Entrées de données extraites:
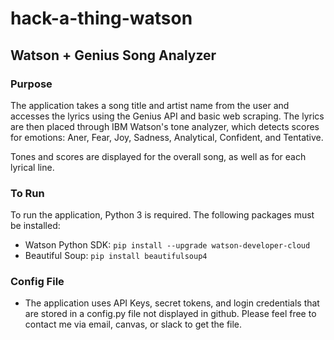 # hack-a-thing-watson

## Watson + Genius Song Analyzer 

### Purpose
The application takes a song title and artist name from the user and accesses the lyrics using the Genius API and basic web scraping. The lyrics are then placed through IBM Watson's tone analyzer, which detects scores for emotions: Aner, Fear, Joy, Sadness, Analytical, Confident, and Tentative.

Tones and scores are displayed for the overall song, as well as for each lyrical line.

### To Run
To run the application, Python 3 is required. The following packages must be installed:
* Watson Python SDK: `pip install --upgrade watson-developer-cloud`
* Beautiful Soup: `pip install beautifulsoup4`

### Config File
* The application uses API Keys, secret tokens, and login credentials that are stored in a config.py file not displayed in github. Please feel free to contact me via email, canvas, or slack to get the file.

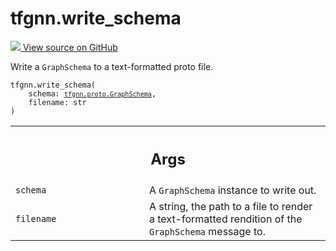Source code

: # tfgnn.write_schema

<!-- Insert buttons and diff -->

<a target="_blank" href="https://github.com/tensorflow/gnn/tree/master/tensorflow_gnn/graph/schema_utils.py#L57-L66">
<img src="https://www.tensorflow.org/images/GitHub-Mark-32px.png" /> View source
on GitHub </a>

Write a `GraphSchema` to a text-formatted proto file.

<pre class="devsite-click-to-copy prettyprint lang-py tfo-signature-link">
<code>tfgnn.write_schema(
    schema: <a href="../tfgnn/proto/GraphSchema.md"><code>tfgnn.proto.GraphSchema</code></a>,
    filename: str
)
</code></pre>

<!-- Placeholder for "Used in" -->
<!-- Tabular view -->

 <table class="responsive fixed orange">
<colgroup><col width="214px"><col></colgroup>
<tr><th colspan="2"><h2 class="add-link">Args</h2></th></tr>

<tr>
<td>
<code>schema</code><a id="schema"></a>
</td>
<td>
A <code>GraphSchema</code> instance to write out.
</td>
</tr><tr>
<td>
<code>filename</code><a id="filename"></a>
</td>
<td>
A string, the path to a file to render a text-formatted rendition
of the <code>GraphSchema</code> message to.
</td>
</tr>
</table>
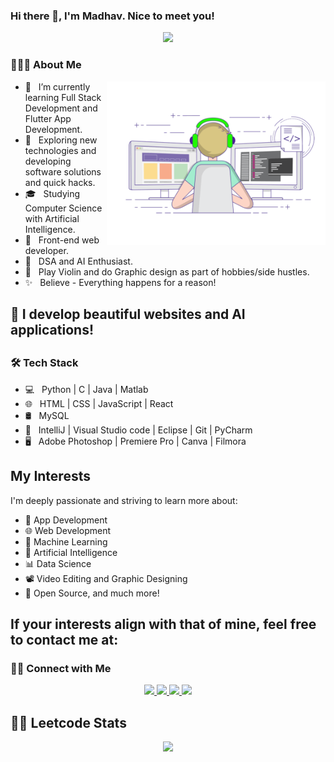 ### Hi there 👋, I'm Madhav. Nice to meet you!
<p align="center"><img src="https://i.imgur.com/A6bWGFl.gif"/></p>

<h3> 👨🏻‍💻 About Me </h3>
<img align="right" alt="GIF" src="https://github.com/immadhav31/immadhav31/blob/main/gif3.gif" width="350"/>

- 🔭 &nbsp; I’m currently learning Full Stack Development and Flutter App Development.
- 🤔 &nbsp; Exploring new technologies and developing software solutions and quick hacks.
- 🎓 &nbsp; Studying Computer Science with Artificial Intelligence.
- 💼 &nbsp; Front-end web developer.
- 🌱 &nbsp; DSA and AI Enthusiast.
- 🎻 &nbsp; Play Violin and do Graphic design as part of hobbies/side hustles.
-  ✨ &nbsp; Believe - Everything happens for a reason!

## 🍃 I develop beautiful websites and AI applications!

## <h3>🛠 Tech Stack</h3>

- 💻 &nbsp; Python | C | Java | Matlab
- 🌐 &nbsp; HTML | CSS | JavaScript | React 
- 🛢 &nbsp; MySQL
- 🔧 &nbsp;  IntelliJ | Visual Studio code | Eclipse | Git | PyCharm
- 🖥 &nbsp; Adobe Photoshop | Premiere Pro | Canva | Filmora

## My Interests
I'm deeply passionate and striving to learn more about:
- 📱 App Development
- 🌐 Web Development
- 🤖 Machine Learning
- 🧠 Artificial Intelligence
- 📊 Data Science
- 📽️ Video Editing and Graphic Designing
- 🌿 Open Source, and much more!

## If your interests align with that of mine, feel free to contact me at:

<h3> 🤝🏻 Connect with Me </h3>

<p align="center">
  <a href="https://twitter.com/immadhav31" target="_blank" rel="noopener noreferrer">
    <img src="https://img.icons8.com/plasticine/100/000000/twitter.png" width="50" />
  </a>  
  <a href="https://www.instagram.com/immadhav31" target="_blank" rel="noopener noreferrer">
    <img src="https://img.icons8.com/plasticine/100/000000/instagram-new.png" width="50" />
  </a>  
  <a href="https://www.linkedin.com/in/immadhav31/" target="_blank" rel="noopener noreferrer">
    <img src="https://img.icons8.com/plasticine/100/000000/linkedin.png" width="50" />
  </a>
  <a href="mailto:madhavmuralidharan123@gmail.com" target="_blank" rel="noopener noreferrer">
    <img src="https://img.icons8.com/plasticine/100/000000/gmail.png"  width="50" />
  </a>
</p>


## 🧑‍💻 Leetcode Stats
<p align="center">
  <img  src="https://leetcard.jacoblin.cool/immadhav31?theme=dark&font=ABeeZee&ext=heatmap"/>
</p>

<!--
**immadhav31/immadhav31** is a ✨ _special_ ✨ repository because its `README.md` (this file) appears on your GitHub profile.

Here are some ideas to get you started:

- 🔭 I’m currently working on ...
- 🌱 I’m currently learning ...
- 👯 I’m looking to collaborate on ...
- 🤔 I’m looking for help with ...
- 💬 Ask me about ...
- 📫 How to reach me: ... 
- 😄 Pronouns: ...
- ⚡ Fun fact: ...
-->
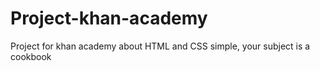 # Project-khan-academy
Project for khan academy about HTML and CSS simple, your subject is a cookbook
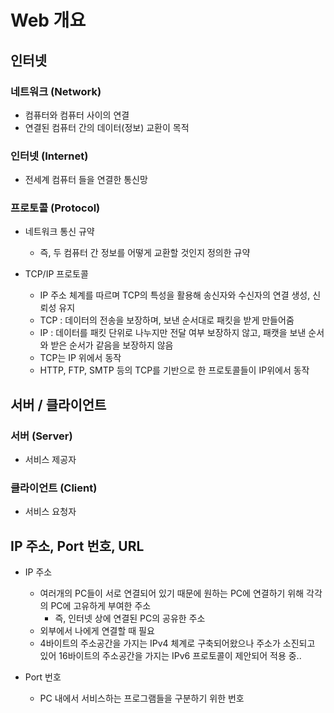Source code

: # Web 개요

## 인터넷

### 네트워크 (Network)
  - 컴퓨터와 컴퓨터 사이의 연결
  - 연결된 컴퓨터 간의 데이터(정보) 교환이 목적

### 인터넷 (Internet)
  - 전세계 컴퓨터 들을 연결한 통신망

### 프로토콜 (Protocol)
  - 네트워크 통신 규약
    - 즉, 두 컴퓨터 간 정보를 어떻게 교환할 것인지 정의한 규약
    
  - TCP/IP 프로토콜
    - IP 주소 체계를 따르며 TCP의 특성을 활용해 송신자와 수신자의 연결 생성, 신뢰성 유지
    - TCP : 데이터의 전송을 보장하며, 보낸 순서대로 패킷을 받게 만들어줌
    - IP : 데이터를 패킷 단위로 나누지만 전달 여부 보장하지 않고, 패캣을 보낸 순서와 받은 순서가 같음을 보장하지 않음
    - TCP는 IP 위에서 동작
    - HTTP, FTP, SMTP 등의 TCP를 기반으로 한 프로토콜들이 IP위에서 동작

## 서버 / 클라이언트

### 서버 (Server)
  - 서비스 제공자

### 클라이언트 (Client)
  - 서비스 요청자

## IP 주소, Port 번호, URL
  - IP 주소
    - 여러개의 PC들이 서로 연결되어 있기 때문에 원하는 PC에 연결하기 위해 각각의 PC에 고유하게 부여한 주소
      - 즉, 인터넷 상에 연결된 PC의 공유한 주소 
    - 외부에서 나에게 연결할 때 필요
    - 4바이트의 주소공간을 가지는 IPv4 체계로 구축되어왔으나 주소가 소진되고 있어 16바이트의 주소공간을 가지는 IPv6 프로토콜이 제안되어 적용 중..
    
  - Port 번호
    - PC 내에서 서비스하는 프로그램들을 구분하기 위한 번호
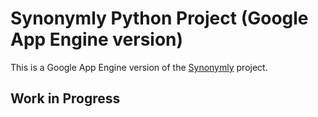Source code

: # Synonymly Python Project (Google App Engine version)

This is a Google App Engine version of the [Synonymly](http://www.synonymly.com) project.

## Work in Progress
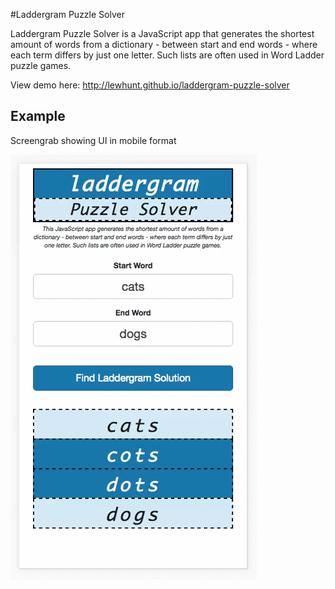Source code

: #Laddergram Puzzle Solver

Laddergram Puzzle Solver is a JavaScript app that generates the shortest amount of words from a dictionary - between start and end words - where each term differs by just one letter. Such lists are often used in Word Ladder puzzle games.

View demo here: http://lewhunt.github.io/laddergram-puzzle-solver

## Example
Screengrab showing UI in mobile format

![Example](laddergram.gif)
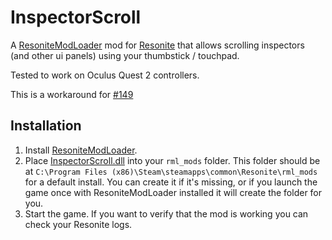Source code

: # InspectorScroll

A [ResoniteModLoader](https://github.com/resonite-modding-group/ResoniteModLoader) mod for [Resonite](https://resonite.com/) that allows scrolling inspectors (and other ui panels) using your thumbstick / touchpad.<br>

Tested to work on Oculus Quest 2 controllers.

This is a workaround for [#149](https://github.com/Yellow-Dog-Man/Resonite-Issues/issues/149)

## Installation
1. Install [ResoniteModLoader](https://github.com/resonite-modding-group/ResoniteModLoader).
1. Place [InspectorScroll.dll](https://github.com/art0007i/InspectorScroll/releases/latest/download/InspectorScroll.dll) into your `rml_mods` folder. This folder should be at `C:\Program Files (x86)\Steam\steamapps\common\Resonite\rml_mods` for a default install. You can create it if it's missing, or if you launch the game once with ResoniteModLoader installed it will create the folder for you.
1. Start the game. If you want to verify that the mod is working you can check your Resonite logs.
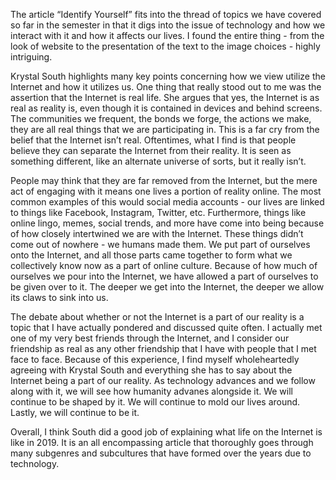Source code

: The article “Identify Yourself” fits into the thread of topics we have covered so far in the semester in that it digs into the issue of technology and how we interact with it and how it affects our lives. I found the entire thing - from the look of website to the presentation of the text to the image choices - highly intriguing.

Krystal South highlights many key points concerning how we view utilize the Internet and how it utilizes us. One thing that really stood out to me was the assertion that the Internet is real life. She argues that yes, the Internet is as real as reality is, even though it is contained in devices and behind screens. The communities we frequent, the bonds we forge, the actions we make, they are all real things that we are participating in. This is a far cry from the belief that the Internet isn’t real. Oftentimes, what I find is that people believe they can separate the Internet from their reality. It is seen as something different, like an alternate universe of sorts, but it really isn’t.

People may think that they are far removed from the Internet, but the mere act of engaging with it means one lives a portion of reality online. The most common examples of this would social media accounts - our lives are linked to things like Facebook, Instagram, Twitter, etc. Furthermore, things like online lingo, memes, social trends, and more have come into being because of how closely intertwined we are with the Internet. These things didn’t come out of nowhere - we humans made them. We put part of ourselves onto the Internet, and all those parts came together to form what we collectively know now as a part of online culture. Because of how much of ourselves we pour into the Internet, we have allowed a part of ourselves to be given over to it. The deeper we get into the Internet, the deeper we allow its claws to sink into us.

The debate about whether or not the Internet is a part of our reality is a topic that I have actually pondered and discussed quite often. I actually met one of my very best friends through the Internet, and I consider our friendship as real as any other friendship that I have with people that I met face to face. Because of this experience, I find myself wholeheartedly agreeing with Krystal South and everything she has to say about the Internet being a part of our reality. As technology advances and we follow along with it, we will see how humanity advanes alongside it. We will continue to be shaped by it. We will continue to mold our lives around. Lastly, we will continue to be it.

Overall, I think South did a good job of explaining what life on the Internet is like in 2019. It is an all encompassing article that thoroughly goes through many subgenres and subcultures that have formed over the years due to technology.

__À vous__
Pouvez-vous extraire des items ci-dessus toutes les lignes qui contiennent la chaîne « GraphSchema » ?

__Réponse ci-dessous__
Write a `GraphSchema` to a text-formatted proto file.
    schema: <a href="../tfgnn/proto/GraphSchema.md"><code>tfgnn.proto.GraphSchema</code></a>,
A <code>GraphSchema</code> instance to write out.
of the <code>GraphSchema</code> message to.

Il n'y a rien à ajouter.